Come considerate nel complesso l’offerta immobiliare attuale rispetto ai temi di risparmio energetico e sostenibilità ambientale?
«Volendo vedere il bicchiere mezzo pieno qualcosa è cambiato, anche grazie alle normative vigenti e alla introduzione dell’attestato di prestazione energetica. Vi è più offerta di abitazioni nuove meno energivore. Un traino importante è la clientela che quando si accosta al nuovo desidera innovazione e bassi consumi energetici.

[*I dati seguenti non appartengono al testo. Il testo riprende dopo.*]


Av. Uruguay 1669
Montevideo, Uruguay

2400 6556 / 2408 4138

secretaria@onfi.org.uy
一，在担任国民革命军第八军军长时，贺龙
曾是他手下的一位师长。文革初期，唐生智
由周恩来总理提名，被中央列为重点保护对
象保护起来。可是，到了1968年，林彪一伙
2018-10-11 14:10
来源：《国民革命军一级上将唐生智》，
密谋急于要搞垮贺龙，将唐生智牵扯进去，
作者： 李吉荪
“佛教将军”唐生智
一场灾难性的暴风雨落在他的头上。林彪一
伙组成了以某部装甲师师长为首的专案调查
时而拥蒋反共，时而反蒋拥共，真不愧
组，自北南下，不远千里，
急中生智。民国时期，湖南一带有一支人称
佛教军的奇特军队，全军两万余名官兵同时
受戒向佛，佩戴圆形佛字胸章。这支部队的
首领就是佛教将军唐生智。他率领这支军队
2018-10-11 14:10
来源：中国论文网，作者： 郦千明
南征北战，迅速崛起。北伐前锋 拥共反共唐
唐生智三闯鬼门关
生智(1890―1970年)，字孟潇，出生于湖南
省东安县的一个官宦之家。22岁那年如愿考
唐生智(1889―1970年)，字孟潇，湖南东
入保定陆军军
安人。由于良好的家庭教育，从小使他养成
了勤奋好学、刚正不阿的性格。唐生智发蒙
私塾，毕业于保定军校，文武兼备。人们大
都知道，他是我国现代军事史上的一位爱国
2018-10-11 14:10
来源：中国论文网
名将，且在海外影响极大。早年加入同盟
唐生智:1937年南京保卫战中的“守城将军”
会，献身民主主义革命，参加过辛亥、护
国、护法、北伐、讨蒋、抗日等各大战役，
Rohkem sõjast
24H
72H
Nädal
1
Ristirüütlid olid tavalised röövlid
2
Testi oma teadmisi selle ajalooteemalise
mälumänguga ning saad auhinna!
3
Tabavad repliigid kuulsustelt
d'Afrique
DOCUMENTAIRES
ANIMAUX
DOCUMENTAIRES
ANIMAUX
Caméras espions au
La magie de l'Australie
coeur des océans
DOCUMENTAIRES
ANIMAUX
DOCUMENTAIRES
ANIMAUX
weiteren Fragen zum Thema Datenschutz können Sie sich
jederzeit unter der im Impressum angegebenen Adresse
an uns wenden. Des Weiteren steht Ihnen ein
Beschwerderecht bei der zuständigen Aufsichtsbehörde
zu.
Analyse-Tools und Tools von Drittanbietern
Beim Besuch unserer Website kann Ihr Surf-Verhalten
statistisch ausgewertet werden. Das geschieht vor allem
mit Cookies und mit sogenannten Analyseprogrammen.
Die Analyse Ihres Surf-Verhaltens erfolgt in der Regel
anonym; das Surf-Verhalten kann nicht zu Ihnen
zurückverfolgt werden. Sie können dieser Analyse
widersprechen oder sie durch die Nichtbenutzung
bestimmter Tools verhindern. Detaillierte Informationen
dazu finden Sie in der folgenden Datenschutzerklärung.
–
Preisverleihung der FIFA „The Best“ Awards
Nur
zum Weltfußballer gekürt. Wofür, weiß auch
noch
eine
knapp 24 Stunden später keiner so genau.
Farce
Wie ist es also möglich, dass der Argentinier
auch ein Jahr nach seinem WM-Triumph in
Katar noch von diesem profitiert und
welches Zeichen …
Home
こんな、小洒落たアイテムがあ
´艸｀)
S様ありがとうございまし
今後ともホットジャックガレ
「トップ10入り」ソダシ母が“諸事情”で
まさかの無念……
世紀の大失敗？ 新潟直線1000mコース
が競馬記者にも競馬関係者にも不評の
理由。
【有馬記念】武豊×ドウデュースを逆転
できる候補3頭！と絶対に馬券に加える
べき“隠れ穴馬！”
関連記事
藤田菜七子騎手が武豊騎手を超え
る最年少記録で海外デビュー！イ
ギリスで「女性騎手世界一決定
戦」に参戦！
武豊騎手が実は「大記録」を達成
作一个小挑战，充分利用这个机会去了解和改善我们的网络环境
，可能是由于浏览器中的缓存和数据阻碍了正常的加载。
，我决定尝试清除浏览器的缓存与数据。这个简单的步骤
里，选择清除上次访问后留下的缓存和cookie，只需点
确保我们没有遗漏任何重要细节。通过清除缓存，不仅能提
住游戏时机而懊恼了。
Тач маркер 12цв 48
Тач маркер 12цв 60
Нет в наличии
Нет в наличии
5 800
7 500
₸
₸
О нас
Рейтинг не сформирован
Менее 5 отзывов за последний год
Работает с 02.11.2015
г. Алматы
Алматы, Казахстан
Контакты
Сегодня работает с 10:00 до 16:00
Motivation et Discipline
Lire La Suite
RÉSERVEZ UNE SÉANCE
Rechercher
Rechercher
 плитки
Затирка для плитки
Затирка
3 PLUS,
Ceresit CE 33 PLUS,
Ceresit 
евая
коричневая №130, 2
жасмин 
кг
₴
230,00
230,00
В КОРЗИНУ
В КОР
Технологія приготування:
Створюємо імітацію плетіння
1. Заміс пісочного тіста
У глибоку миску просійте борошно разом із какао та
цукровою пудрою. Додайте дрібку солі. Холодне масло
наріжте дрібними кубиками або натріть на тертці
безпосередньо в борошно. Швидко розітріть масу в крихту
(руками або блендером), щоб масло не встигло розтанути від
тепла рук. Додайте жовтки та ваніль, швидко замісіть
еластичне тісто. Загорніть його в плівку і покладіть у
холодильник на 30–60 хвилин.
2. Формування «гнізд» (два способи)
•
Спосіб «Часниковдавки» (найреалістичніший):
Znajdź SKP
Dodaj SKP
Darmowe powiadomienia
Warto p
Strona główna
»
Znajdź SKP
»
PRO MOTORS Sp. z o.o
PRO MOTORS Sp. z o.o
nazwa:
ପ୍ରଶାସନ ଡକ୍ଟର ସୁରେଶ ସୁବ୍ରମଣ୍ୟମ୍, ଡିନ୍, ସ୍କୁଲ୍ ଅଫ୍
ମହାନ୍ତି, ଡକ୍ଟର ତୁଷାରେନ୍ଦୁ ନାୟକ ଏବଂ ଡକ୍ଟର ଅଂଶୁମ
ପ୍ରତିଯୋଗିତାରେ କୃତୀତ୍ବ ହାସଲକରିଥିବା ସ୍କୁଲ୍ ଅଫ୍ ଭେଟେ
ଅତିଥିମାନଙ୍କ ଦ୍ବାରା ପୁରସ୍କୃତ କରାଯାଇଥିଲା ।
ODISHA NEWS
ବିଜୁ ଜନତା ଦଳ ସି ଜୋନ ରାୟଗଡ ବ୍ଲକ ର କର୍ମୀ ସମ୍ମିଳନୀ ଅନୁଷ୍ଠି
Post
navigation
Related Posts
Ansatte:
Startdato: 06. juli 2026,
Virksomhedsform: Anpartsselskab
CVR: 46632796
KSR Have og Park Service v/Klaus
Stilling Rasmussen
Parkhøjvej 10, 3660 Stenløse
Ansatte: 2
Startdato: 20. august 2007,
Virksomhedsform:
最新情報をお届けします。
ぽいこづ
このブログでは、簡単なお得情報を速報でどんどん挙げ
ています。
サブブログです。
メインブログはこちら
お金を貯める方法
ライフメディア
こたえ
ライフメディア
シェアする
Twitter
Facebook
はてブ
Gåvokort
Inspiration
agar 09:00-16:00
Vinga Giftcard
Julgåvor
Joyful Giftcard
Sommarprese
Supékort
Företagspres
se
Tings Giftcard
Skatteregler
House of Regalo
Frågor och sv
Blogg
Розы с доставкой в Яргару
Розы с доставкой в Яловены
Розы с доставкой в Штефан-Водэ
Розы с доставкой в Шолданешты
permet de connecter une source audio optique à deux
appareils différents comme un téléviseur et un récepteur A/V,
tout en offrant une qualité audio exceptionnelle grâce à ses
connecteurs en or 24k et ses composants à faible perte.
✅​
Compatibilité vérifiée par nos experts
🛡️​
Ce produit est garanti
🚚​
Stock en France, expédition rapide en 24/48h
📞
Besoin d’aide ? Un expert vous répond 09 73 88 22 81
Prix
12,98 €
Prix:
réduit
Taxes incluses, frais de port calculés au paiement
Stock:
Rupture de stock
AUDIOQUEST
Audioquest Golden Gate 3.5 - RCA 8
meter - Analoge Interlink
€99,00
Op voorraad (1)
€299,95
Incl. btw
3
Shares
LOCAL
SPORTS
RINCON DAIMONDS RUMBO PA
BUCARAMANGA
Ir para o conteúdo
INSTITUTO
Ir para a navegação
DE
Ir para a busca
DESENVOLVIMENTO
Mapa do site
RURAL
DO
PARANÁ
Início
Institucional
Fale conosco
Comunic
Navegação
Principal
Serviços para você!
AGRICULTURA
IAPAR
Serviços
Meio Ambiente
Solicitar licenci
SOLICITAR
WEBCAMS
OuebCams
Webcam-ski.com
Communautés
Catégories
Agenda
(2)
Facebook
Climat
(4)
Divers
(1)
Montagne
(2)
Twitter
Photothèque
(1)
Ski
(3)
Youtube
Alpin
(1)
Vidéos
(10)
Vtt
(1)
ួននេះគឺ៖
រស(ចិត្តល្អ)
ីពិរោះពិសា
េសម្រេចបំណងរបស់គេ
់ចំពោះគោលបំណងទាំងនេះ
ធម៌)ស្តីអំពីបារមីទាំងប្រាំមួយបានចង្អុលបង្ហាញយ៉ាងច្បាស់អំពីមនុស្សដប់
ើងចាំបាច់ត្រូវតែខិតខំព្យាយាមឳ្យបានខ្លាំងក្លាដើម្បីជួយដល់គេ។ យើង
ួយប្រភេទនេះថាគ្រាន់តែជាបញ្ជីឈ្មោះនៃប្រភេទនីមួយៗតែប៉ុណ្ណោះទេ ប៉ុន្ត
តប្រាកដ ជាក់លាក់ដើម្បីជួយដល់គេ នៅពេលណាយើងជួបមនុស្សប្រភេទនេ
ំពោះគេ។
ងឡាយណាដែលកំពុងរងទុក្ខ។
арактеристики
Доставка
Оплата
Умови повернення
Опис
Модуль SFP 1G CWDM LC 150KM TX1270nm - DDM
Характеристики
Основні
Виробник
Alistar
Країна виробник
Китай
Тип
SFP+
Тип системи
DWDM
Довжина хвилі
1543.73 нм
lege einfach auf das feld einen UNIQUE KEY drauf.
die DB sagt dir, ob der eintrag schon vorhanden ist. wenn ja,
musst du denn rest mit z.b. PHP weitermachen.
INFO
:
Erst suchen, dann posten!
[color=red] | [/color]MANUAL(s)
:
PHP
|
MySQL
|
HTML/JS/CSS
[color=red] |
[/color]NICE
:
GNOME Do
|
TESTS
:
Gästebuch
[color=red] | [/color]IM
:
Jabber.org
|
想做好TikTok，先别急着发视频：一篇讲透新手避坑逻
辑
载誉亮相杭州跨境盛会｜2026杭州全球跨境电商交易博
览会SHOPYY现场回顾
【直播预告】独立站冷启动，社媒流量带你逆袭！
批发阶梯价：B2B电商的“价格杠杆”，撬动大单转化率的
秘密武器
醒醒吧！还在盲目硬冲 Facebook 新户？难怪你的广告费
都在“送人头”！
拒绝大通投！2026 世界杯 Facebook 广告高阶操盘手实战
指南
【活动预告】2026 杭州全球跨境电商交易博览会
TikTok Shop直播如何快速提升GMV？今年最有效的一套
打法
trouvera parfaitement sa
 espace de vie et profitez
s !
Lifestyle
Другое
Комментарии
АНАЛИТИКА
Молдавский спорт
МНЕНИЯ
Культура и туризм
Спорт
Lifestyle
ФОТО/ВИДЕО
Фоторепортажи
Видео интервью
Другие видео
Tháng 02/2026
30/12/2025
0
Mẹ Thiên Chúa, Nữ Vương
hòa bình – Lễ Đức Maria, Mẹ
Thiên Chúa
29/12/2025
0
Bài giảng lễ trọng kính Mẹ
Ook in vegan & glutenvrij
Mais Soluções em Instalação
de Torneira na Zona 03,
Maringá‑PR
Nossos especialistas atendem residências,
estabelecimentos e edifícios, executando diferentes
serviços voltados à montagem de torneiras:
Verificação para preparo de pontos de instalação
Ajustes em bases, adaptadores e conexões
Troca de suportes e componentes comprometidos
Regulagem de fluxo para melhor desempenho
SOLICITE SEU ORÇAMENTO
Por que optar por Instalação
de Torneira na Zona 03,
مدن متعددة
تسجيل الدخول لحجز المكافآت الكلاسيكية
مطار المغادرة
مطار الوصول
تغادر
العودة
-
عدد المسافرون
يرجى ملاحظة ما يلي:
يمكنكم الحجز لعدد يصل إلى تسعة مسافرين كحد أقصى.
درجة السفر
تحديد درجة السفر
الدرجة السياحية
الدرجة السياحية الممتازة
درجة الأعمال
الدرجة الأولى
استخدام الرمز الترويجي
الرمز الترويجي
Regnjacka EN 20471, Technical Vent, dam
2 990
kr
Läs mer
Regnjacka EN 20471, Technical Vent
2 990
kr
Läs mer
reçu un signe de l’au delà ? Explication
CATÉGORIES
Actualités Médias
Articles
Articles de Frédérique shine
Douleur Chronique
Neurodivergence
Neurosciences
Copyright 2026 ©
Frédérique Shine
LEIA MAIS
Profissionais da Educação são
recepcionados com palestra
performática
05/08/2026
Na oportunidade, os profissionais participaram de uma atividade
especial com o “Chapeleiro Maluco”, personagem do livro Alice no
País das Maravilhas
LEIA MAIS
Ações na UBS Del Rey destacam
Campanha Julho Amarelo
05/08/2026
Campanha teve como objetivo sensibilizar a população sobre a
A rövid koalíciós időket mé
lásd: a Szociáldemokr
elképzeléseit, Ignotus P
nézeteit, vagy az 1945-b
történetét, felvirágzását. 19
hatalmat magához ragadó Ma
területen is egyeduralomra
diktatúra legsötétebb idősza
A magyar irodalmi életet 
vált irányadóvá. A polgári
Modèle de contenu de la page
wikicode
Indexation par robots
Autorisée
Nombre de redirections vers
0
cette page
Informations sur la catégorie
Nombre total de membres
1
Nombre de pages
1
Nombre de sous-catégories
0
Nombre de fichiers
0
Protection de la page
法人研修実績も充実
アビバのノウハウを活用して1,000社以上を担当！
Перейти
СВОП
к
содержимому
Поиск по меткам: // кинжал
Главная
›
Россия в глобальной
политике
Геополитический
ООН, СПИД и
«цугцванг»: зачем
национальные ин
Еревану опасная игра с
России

Parliamo tuttavia di numeri troppo bassi e non aiutati dall’andamento del mercato in generale. Molto parca ancora la progettazione urbanistica necessaria per amplificare l’effetto preventivo del danno ambientale».
Potreste tracciare brevemente un confronto (con qualche dato) fra l’impatto ambientale medio di un’abitazione italiana e quello di una di Ecovillaggio Montale in termini di emissioni e consumi?
«È bene precisare che l’Italia è molto lunga e variegata per cui l’impatto ambientale di una abitazione al nord, centro o sud, e ancora sui monti o al mare, è differente. Certamente in Emila Romagna, dove occorre sia riscaldare in inverno che raffrescare in estate e abbattere alti tassi di umidità, i consumi di una abitazione tradizionale sono tra i più elevati in Italia: parliamo in media di circa 220 kwh/mq/anno solo per riscaldamento e acqua calda sanitaria. Normalmente le abitazioni sono riscaldate tramite caldaia a gas che riscalda anche l’acqua sanitaria, questa combustione produce emissioni di Co2 in atmosfera (circa 2Kg di Co2 dalla combustione di 1 mc di gas metano), principale gas a effetto serra, responsabile dei cambiamenti climatici.
Le residenze Ecovillaggio Montale, grazie alla efficienza urbanistica e dell’involucro edilizio, necessitano di pochissima energia primaria sia per riscaldare che raffrescare gli ambienti, deumidificandoli, ma anche per riscaldare l’acqua sanitaria. In media circa 20Kwh/mq/anno, ovvero il 90% in meno rispetto a una residenza tradizionale. Grazie a questo, in Ecovillaggio ci si può permettere di utilizzare pompe di calore che necessitano solo di energia elettrica, in parte autoprodotta tramite il solare fotovoltaico e in parte acquistata dal gestore Lifegate, che vende energia prodotta 100% da fonti rinnovabili e italiana. Non si fa combustione di gas né in loco né in remoto quindi non si emette Co2 in atmosfera. Al contrario, la riforestazione attuata in base ai criteri della tesi di laurea di Federica Santi, assorbe la Co2 che viene emessa da altre realtà».